## Goal of the exercise
Return, unchanged, each line from the start of the listing through the line that contains "Leistungsspektrum", including that line.

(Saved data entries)
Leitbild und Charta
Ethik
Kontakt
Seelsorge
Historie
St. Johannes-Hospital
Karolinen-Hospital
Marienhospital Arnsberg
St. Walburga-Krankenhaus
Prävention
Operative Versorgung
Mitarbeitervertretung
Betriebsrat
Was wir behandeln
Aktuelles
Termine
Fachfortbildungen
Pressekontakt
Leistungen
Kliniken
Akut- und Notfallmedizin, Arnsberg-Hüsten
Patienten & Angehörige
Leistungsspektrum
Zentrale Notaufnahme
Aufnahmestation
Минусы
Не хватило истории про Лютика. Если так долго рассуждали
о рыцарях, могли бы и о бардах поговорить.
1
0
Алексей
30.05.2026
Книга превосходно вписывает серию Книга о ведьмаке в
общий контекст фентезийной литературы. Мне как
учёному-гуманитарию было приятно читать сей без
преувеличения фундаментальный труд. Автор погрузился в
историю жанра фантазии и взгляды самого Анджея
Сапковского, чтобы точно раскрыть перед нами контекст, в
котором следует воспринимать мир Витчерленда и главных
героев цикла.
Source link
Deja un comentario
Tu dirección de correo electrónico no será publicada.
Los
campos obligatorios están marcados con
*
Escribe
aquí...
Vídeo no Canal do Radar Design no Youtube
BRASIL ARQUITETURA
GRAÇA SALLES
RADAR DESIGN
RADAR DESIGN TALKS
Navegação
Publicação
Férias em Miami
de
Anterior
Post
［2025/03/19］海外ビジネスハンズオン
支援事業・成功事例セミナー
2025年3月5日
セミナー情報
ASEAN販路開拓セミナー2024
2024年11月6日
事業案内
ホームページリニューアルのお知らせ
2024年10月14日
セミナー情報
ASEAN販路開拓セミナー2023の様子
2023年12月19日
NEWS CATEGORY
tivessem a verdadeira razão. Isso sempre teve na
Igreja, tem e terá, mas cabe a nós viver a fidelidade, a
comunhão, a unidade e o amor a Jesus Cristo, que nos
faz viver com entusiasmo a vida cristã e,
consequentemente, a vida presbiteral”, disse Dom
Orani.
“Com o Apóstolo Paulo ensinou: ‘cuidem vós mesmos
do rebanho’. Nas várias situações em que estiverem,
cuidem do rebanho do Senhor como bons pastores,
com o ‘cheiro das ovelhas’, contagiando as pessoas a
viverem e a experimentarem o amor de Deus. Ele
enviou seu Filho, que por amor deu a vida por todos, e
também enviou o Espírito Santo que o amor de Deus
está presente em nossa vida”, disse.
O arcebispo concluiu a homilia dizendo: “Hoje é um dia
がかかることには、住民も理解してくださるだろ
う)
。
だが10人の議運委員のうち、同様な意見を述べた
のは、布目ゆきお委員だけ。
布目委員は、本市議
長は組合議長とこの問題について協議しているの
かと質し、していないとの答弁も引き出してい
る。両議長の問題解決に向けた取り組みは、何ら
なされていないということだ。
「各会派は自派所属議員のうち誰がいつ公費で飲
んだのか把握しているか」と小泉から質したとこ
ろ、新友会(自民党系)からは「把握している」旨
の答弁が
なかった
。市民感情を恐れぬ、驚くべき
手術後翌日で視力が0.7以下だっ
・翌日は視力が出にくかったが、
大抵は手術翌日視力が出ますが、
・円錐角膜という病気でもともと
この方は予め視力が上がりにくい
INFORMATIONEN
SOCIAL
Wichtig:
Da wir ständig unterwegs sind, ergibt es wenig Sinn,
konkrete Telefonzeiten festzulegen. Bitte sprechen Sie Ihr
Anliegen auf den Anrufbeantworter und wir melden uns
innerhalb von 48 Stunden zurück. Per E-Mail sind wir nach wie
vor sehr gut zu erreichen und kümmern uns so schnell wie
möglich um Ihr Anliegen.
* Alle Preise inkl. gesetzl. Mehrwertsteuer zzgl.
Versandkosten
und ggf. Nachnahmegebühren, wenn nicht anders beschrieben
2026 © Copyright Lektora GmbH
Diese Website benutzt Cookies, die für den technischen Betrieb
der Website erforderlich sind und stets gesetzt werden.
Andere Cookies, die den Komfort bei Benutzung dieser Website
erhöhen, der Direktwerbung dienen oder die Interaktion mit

## Written answer
Leitbild und Charta
Ethik
Kontakt
Seelsorge
Historie
St. Johannes-Hospital
Karolinen-Hospital
Marienhospital Arnsberg
St. Walburga-Krankenhaus
Prävention
Operative Versorgung
Mitarbeitervertretung
Betriebsrat
Was wir behandeln
Aktuelles
Termine
Fachfortbildungen
Pressekontakt
Leistungen
Kliniken
Akut- und Notfallmedizin, Arnsberg-Hüsten
Patienten & Angehörige
Leistungsspektrum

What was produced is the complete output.